How Many Tests?
Laboratories revise a test menu based on clinical need or cost. The common “bread and butter” tests I blogged about last time are easy to decide on and often performed on analyzers with volume discounts. But in many cases estimating the volume of tests to be performed can make the decision for us. In other words, is it cheaper to make or buy? Do we bring a test in house or send it out?
Ideally, a test should be brought in if it fills a clinical need that changes patient treatment faster or cheaper than sending it out. Many of these fall under the “soft dollar” umbrella of reducing length of stay -- notoriously hard to sell to bean counters.
Better, a cost per test can be calculated based on an estimated volume and compared to the cost of sending it out. If these “hard dollars” (variable cost) save money, that’s an easy sell. Bean counters love saving beans.

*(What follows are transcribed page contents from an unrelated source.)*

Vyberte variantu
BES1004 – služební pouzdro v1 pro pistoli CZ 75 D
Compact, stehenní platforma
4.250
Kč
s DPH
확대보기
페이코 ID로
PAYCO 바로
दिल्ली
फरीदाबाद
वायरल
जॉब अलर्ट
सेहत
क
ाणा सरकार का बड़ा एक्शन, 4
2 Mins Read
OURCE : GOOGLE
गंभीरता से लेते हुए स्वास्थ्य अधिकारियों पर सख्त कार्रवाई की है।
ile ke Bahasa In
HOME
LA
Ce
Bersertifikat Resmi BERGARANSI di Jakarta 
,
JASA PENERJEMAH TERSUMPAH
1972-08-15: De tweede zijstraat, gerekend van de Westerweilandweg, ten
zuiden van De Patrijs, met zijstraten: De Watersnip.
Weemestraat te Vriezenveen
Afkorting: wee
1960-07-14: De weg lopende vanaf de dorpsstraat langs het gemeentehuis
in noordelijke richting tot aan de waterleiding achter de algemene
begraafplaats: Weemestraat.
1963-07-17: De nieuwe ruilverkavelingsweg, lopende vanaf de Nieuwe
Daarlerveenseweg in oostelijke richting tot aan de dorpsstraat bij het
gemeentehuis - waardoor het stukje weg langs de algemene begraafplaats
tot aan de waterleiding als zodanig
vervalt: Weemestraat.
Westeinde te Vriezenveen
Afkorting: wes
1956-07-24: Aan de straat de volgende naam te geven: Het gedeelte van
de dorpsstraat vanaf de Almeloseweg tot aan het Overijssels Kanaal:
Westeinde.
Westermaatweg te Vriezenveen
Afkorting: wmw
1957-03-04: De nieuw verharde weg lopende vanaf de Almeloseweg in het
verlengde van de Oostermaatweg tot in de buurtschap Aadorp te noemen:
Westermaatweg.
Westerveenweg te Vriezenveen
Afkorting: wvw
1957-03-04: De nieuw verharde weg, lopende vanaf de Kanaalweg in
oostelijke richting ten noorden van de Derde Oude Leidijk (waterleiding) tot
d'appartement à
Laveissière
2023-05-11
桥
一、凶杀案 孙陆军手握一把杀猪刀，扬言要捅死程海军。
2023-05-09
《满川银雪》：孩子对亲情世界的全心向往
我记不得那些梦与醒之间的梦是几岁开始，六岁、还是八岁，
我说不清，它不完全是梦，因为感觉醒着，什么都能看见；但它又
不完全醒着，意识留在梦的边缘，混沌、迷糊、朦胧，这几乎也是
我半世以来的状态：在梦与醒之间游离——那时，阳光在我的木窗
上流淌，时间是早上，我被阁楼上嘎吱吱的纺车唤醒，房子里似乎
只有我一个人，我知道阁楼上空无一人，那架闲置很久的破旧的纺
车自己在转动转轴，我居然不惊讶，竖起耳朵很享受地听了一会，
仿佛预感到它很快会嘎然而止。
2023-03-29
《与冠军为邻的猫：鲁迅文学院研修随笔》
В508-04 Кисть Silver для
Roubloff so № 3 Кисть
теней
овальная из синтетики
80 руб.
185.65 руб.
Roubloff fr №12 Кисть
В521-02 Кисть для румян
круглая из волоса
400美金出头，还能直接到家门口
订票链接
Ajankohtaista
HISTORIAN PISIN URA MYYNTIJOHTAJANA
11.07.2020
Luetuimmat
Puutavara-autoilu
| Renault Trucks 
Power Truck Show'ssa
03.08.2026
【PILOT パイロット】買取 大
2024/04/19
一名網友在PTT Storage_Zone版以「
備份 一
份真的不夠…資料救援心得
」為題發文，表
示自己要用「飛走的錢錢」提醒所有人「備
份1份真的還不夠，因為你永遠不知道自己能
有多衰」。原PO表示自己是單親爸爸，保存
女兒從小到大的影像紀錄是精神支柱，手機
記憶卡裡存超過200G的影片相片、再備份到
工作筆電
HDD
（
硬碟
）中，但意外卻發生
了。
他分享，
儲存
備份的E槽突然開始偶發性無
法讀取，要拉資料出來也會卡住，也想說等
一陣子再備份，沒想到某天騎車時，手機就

But it’s tricky, especially with new technology or services, pushing us again into that area where the beans are slippery. Here are a few ideas:
- Look at sendout volumes (easiest) - referral labs provide usage reports or numbers can be pulled from your information system. It’s a good idea to compare your top five sendout tests against your instrumentation menus to see if it’s worth performing these tests in house. Sometimes you can save money!
- Ask the docs who will order the test (harder) - having a physician advocate for a new test can’t hurt, and docs can have an expert opinion of how many tests are likely to be ordered.
- Make an educated guess (hardest) - an educated guess can be made easier if you already have a protocol in place; for example, a sepsis protocol which includes lactates can suggest how many procalcitonins may be ordered. If you don’t have a protocol you can ask local medical centers or do research online to guess how many tests might be ordered. The more data-based your estimate, the better.
Note that this doesn’t hinge on keeping techs busy. One way or another we always have plenty to do.